What is expected: Print each line below verbatim, skipping every picture.

Records excerpted from a collection
Content starts
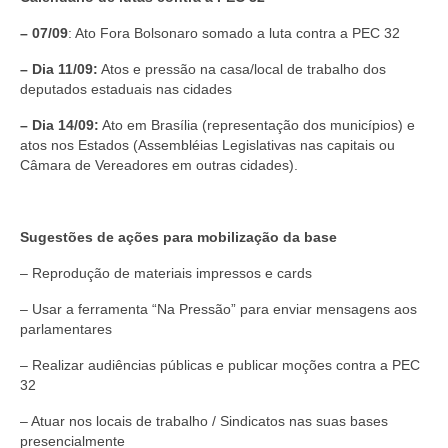
CONTATO
– 07/09
: Ato Fora Bolsonaro somado a luta contra a PEC 32
– Dia 11/09:
Atos e pressão na casa/local de trabalho dos
deputados estaduais nas cidades
– Dia 14/09:
Ato em Brasília (representação dos municípios) e
atos nos Estados (Assembléias Legislativas nas capitais ou
Câmara de Vereadores em outras cidades).
Sugestões de ações para mobilização da base
– Reprodução de materiais impressos e cards
– Usar a ferramenta “Na Pressão” para enviar mensagens aos
parlamentares
– Realizar audiências públicas e publicar moções contra a PEC
32
– Atuar nos locais de trabalho / Sindicatos nas suas bases
presencialmente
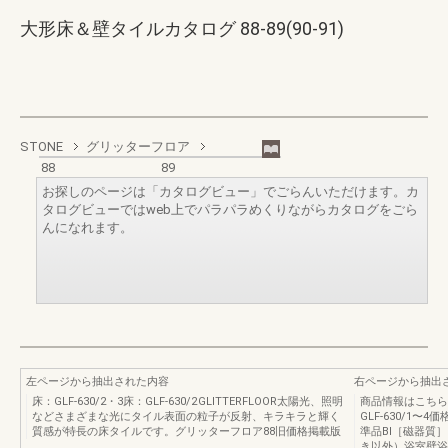
大形床＆壁タイルカタログ 88-89(90-91)
STONE
グリッターフロア
88
89
お探しのページは「カタログビュー」でごらんいただけます。カ
タログビューではweb上でパラパラめくりながらカタログをごら
んになれます。
左ページから抽出された内容
右ページから抽出
床：GLF‐630/2・3床：GLF‐630/2 GLITTERFLOOR太陽光、照明
商品情報はこちら21
などさまざまな光にタイル表面の粒子が反射、キラキラと輝く
GLF‐630/1〜4
質感が特長の床タイルです。グリッターフロア88旧価格掲載版
準品​BⅠ［磁器
き以外）浴室壁浴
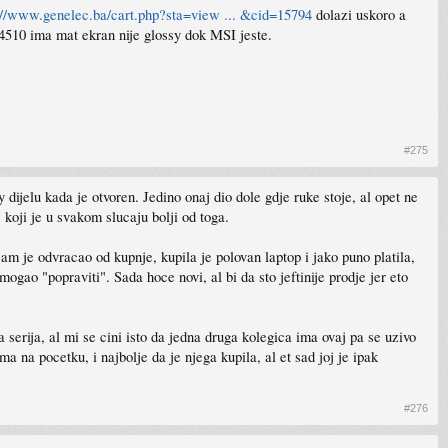
://www.genelec.ba/cart.php?sta=view ... &cid=15794
dolazi uskoro a
P 4510 ima mat ekran nije glossy dok MSI jeste.
#275
y dijelu kada je otvoren. Jedino onaj dio dole gdje ruke stoje, al opet ne
 koji je u svakom slucaju bolji od toga.
sam je odvracao od kupnje, kupila je polovan laptop i jako puno platila,
ogao "popraviti". Sada hoce novi, al bi da sto jeftinije prodje jer eto
a serija, al mi se cini isto da jedna druga kolegica ima ovaj pa se uzivo
a na pocetku, i najbolje da je njega kupila, al et sad joj je ipak
#276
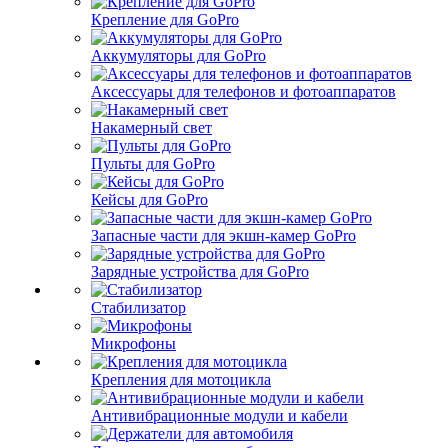
Крепление для GoPro
Аккумуляторы для GoPro
Аксессуары для телефонов и фотоаппаратов
Накамерный свет
Пульты для GoPro
Кейсы для GoPro
Запасные части для экшн-камер GoPro
Зарядные устройства для GoPro
Стабилизатор
Микрофоны
Крепления для мотоцикла
Антивибрационные модули и кабели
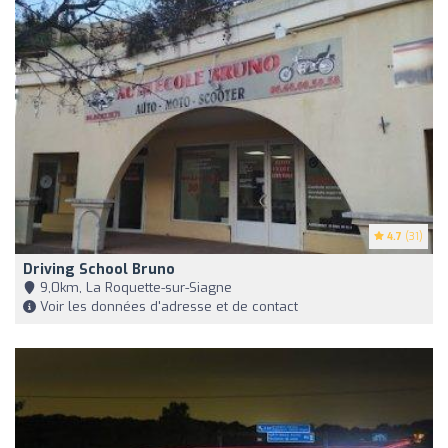
4.7
(31)
Driving School Bruno
9,0km, La Roquette-sur-Siagne
Voir les données d'adresse et de contact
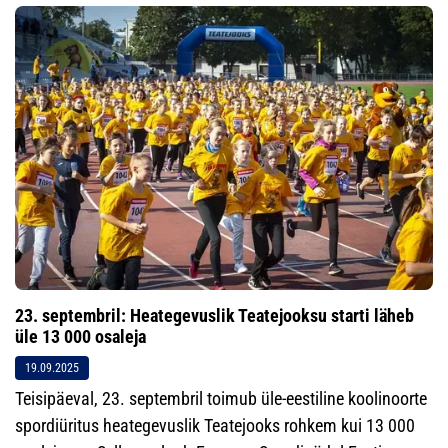
23. septembril: Heategevuslik Teatejooksu starti läheb
üle 13 000 osaleja
19.09.2025
Teisipäeval, 23. septembril toimub üle-eestiline koolinoorte
spordiüritus heategevuslik Teatejooks rohkem kui 13 000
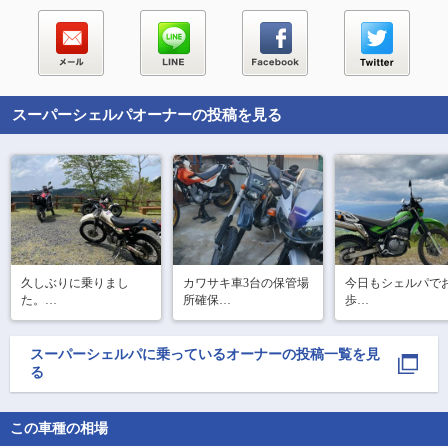
スーパーシェルパ
オーナーの投稿を見る
久しぶりに乗りまし
カワサキ車3台の保管場
今日もシェルパで
た。

所確保

歩

林道楽しいですね！

高圧洗浄機で壁と床も
見晴らしイイね

もっと上手く走らせた
お掃除

標高1283m

い。

もっと晴れてたら
スーパーシェルパ
に乗っているオーナーの投稿一覧を見
シェルパはこれから整
#スーパーシェルパ

なんだろうな

る
備するのですこし間隔
#CRF

#バンバン

広めに

道中、狭く路面が
#林道

てましたが、

この車種の相場
屋根とタイダウンベル
#お蕎麦
県外ナンバーのバ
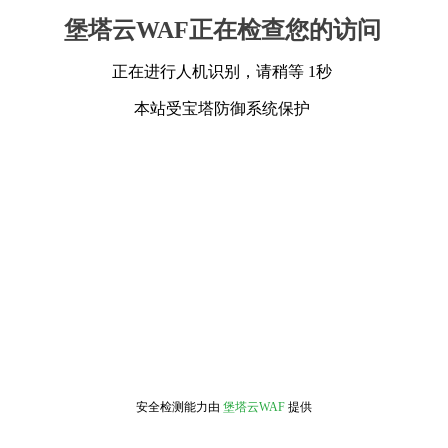
堡塔云WAF正在检查您的访问
正在进行人机识别，请稍等 1秒
本站受宝塔防御系统保护
安全检测能力由
堡塔云WAF
提供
Content ends
Answer box:
CONTATO
– 07/09
: Ato Fora Bolsonaro somado a luta contra a PEC 32
– Dia 11/09:
Atos e pressão na casa/local de trabalho dos
deputados estaduais nas cidades
– Dia 14/09:
Ato em Brasília (representação dos municípios) e
atos nos Estados (Assembléias Legislativas nas capitais ou
Câmara de Vereadores em outras cidades).
Sugestões de ações para mobilização da base
– Reprodução de materiais impressos e cards
– Usar a ferramenta “Na Pressão” para enviar mensagens aos
parlamentares
– Realizar audiências públicas e publicar moções contra a PEC
32
– Atuar nos locais de trabalho / Sindicatos nas suas bases
presencialmente
大形床＆壁タイルカタログ 88-89(90-91)
STONE
グリッターフロア
88
89
お探しのページは「カタログビュー」でごらんいただけます。カ
タログビューではweb上でパラパラめくりながらカタログをごら
んになれます。
左ページから抽出された内容
右ページから抽出
床：GLF‐630/2・3床：GLF‐630/2 GLITTERFLOOR太陽光、照明
商品情報はこちら21
などさまざまな光にタイル表面の粒子が反射、キラキラと輝く
GLF‐630/1〜4
質感が特長の床タイルです。グリッターフロア88旧価格掲載版
準品​BⅠ［磁器
き以外）浴室壁浴
://www.genelec.ba/cart.php?sta=view ... &cid=15794
dolazi uskoro a
P 4510 ima mat ekran nije glossy dok MSI jeste.
#275
y dijelu kada je otvoren. Jedino onaj dio dole gdje ruke stoje, al opet ne
 koji je u svakom slucaju bolji od toga.
sam je odvracao od kupnje, kupila je polovan laptop i jako puno platila,
ogao "popraviti". Sada hoce novi, al bi da sto jeftinije prodje jer eto
a serija, al mi se cini isto da jedna druga kolegica ima ovaj pa se uzivo
a na pocetku, i najbolje da je njega kupila, al et sad joj je ipak
#276
Крепление для GoPro
Аккумуляторы для GoPro
Аксессуары для телефонов и фотоаппаратов
Накамерный свет
Пульты для GoPro
Кейсы для GoPro
Запасные части для экшн-камер GoPro
Зарядные устройства для GoPro
Стабилизатор
Микрофоны
Крепления для мотоцикла
Антивибрационные модули и кабели
4.7
(31)
Driving School Bruno
9,0km, La Roquette-sur-Siagne
Voir les données d'adresse et de contact
23. septembril: Heategevuslik Teatejooksu starti läheb
üle 13 000 osaleja
19.09.2025
Teisipäeval, 23. septembril toimub üle-eestiline koolinoorte
spordiüritus heategevuslik Teatejooks rohkem kui 13 000
スーパーシェルパ
オーナーの投稿を見る
久しぶりに乗りまし
カワサキ車3台の保管場
今日もシェルパで
た。

所確保

歩

林道楽しいですね！

高圧洗浄機で壁と床も
見晴らしイイね

もっと上手く走らせた
お掃除

標高1283m

い。

もっと晴れてたら
スーパーシェルパ
に乗っているオーナーの投稿一覧を見
シェルパはこれから整
#スーパーシェルパ

なんだろうな

る
備するのですこし間隔
#CRF

#バンバン

広めに

道中、狭く路面が
#林道

てましたが、

この車種の相場
屋根とタイダウンベル
#お蕎麦
県外ナンバーのバ
堡塔云WAF正在检查您的访问
正在进行人机识别，请稍等 1秒
本站受宝塔防御系统保护
安全检测能力由
堡塔云WAF
提供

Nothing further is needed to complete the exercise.